## REQUIRED WORK
Give back all the records exactly, keeping every line whole.

## EXERCISE MATERIALS
_ _ _ _

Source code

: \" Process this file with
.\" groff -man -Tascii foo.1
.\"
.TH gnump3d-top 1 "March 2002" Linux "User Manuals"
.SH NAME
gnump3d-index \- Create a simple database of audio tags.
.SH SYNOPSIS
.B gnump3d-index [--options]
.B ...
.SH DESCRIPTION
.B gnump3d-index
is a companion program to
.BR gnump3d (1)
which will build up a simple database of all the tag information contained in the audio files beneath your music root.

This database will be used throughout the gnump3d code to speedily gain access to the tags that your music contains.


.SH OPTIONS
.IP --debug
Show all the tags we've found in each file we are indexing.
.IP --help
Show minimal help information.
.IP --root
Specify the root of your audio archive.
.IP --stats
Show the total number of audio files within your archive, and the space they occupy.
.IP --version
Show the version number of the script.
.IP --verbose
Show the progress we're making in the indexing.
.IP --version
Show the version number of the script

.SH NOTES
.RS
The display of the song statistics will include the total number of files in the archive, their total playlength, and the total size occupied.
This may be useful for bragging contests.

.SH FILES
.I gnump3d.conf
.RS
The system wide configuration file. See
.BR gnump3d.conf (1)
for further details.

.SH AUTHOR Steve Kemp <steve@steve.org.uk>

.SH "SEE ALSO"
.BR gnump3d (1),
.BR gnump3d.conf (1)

_ _ _ _

## WRITTEN RESPONSE
Source code

: \" Process this file with
.\" groff -man -Tascii foo.1
.\"
.TH gnump3d-top 1 "March 2002" Linux "User Manuals"
.SH NAME
gnump3d-index \- Create a simple database of audio tags.
.SH SYNOPSIS
.B gnump3d-index [--options]
.B ...
.SH DESCRIPTION
.B gnump3d-index
is a companion program to
.BR gnump3d (1)
which will build up a simple database of all the tag information contained in the audio files beneath your music root.

This database will be used throughout the gnump3d code to speedily gain access to the tags that your music contains.


.SH OPTIONS
.IP --debug
Show all the tags we've found in each file we are indexing.
.IP --help
Show minimal help information.
.IP --root
Specify the root of your audio archive.
.IP --stats
Show the total number of audio files within your archive, and the space they occupy.
.IP --version
Show the version number of the script.
.IP --verbose
Show the progress we're making in the indexing.
.IP --version
Show the version number of the script

.SH NOTES
.RS
The display of the song statistics will include the total number of files in the archive, their total playlength, and the total size occupied.
This may be useful for bragging contests.

.SH FILES
.I gnump3d.conf
.RS
The system wide configuration file. See
.BR gnump3d.conf (1)
for further details.

.SH AUTHOR Steve Kemp <steve@steve.org.uk>

.SH "SEE ALSO"
.BR gnump3d (1),
.BR gnump3d.conf (1)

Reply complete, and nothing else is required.